Assigned task
Continue the mailing-list thread on teaching Etoys below, starting after its final sentence. The entries that follow the thread are not part of it.

**** Page excerpt ****

[IAEP] [FIELDBACK] Etoys

Cherry Withers cwithers at ekindling.org
Fri Feb 26 01:42:19 EST 2010


Gerald,

It's definitely a balancing act trying to get them to focus on finishing up
something and getting them to explore. Once they realize that they
can affect the object by scripts they just want to do everything they can
possibly do in one sitting (dragging and dropping tiles in one script window
..then I'm in fire fighting mode). Too much resulted in chaos in my class.
Not doing THAT again. I now give them some time to go nuts on exploration
then pull them back in to finish a project. Now I'm introducing just a max
of two concepts (or tiles) in one 40min. session.

Kathleen Harness has really good lesson plans for teaching one concept at a
time: www.etoysillionois.org

I would like to hear more best practices/ideas, etc. for teaching Etoys in
the classroom.

Cheers,
Cherry

On Wed, Feb 24, 2010 at 4:13 PM, Gerald Ardito <gerald.ardito at gmail.com>wrote:

> I agree. Watching the car script is fun for a while. But when they make
> their own first script, it is exciting each and every time.
>
> I also find that the students (I work with 10 year olds) get overwhelmed by
> the number of choices they have.
>
> Anyone else have that experience?
>
> Thanks.
> Gerald
>
>
> On Wed, Feb 24, 2010 at 7:11 PM, Cherry Withers <cwithers at ekindling.org>wrote:
>
>> The very first time a child sees their object move with a simple forward
>> script is always a magical moment for me and the kids. Never fails.
>> Exploration and excitement explodes after that. I'm new to teaching Etoys as
>> well. Definitely caught the bug. :-)
>>
>> On Wed, Feb 24, 2010 at 2:43 PM, Simon Schampijer <simon at schampijer.de>wrote:
>>
>>> Hi,
>>>
>>> I am teaching on a regular basis in the Planetarium pilot in Berlin,
>>> Germany [1]. I have been using Etoys now for several weeks and here is
>>> some first feedback.
>>>
>>> First: The kids do like it a lot! I want to encourage everyone to
>>> include it in his curriculum.
>>>
>>> For example you can teach easily the concepts of the coordinate system
>>> with Etoys. You create an object and print out the X and Y values when
>>> moving it on the screen. Or you can use a joystick to alter the position
>>> of this object and use this method to deepen the coordinate system
>>> concept.

**** Available data ****

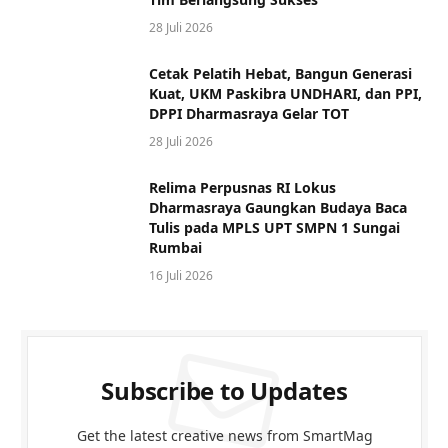
28 Juli 2026
Cetak Pelatih Hebat, Bangun Generasi
Kuat, UKM Paskibra UNDHARI, dan PPI,
DPPI Dharmasraya Gelar TOT
28 Juli 2026
Relima Perpusnas RI Lokus
Dharmasraya Gaungkan Budaya Baca
Tulis pada MPLS UPT SMPN 1 Sungai
Rumbai
16 Juli 2026
Subscribe to Updates
Get the latest creative news from SmartMag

****

Answer below
>>>
>>> Of course we did as well the famous car example. It was slightly changed
>>> in my class: A bug has to crawl a lane using one or two sensors to stay
>>> on the lane. A lot of interesting concepts to learn here, too (positive
>>> and negative numbers for example).
>>>
>>> And to bring this all together into a portfolio you can use the book
>>> tool (found in the treasure chest) to create a story including all your
>>> objects and games, pictures etc you created.
>>>
>>> I wrote down a few items I was missing when using the book tool and
>>> while doing so, I figured they were all there, just hidden by default.
>>>
>>> - resize all of the book not just one page
>>>     - maybe that could be the default option?
>>> - duplicate a page
>>> - different background color
>>> - different sound when turning the page
>>>
>>> When you hit the little button at the far left you will get more
>>> options. And when you use the menu in the middle of the book toolbar you
>>> get all of these options and a lot of more. Just in case someone runs as
>>> well into this :)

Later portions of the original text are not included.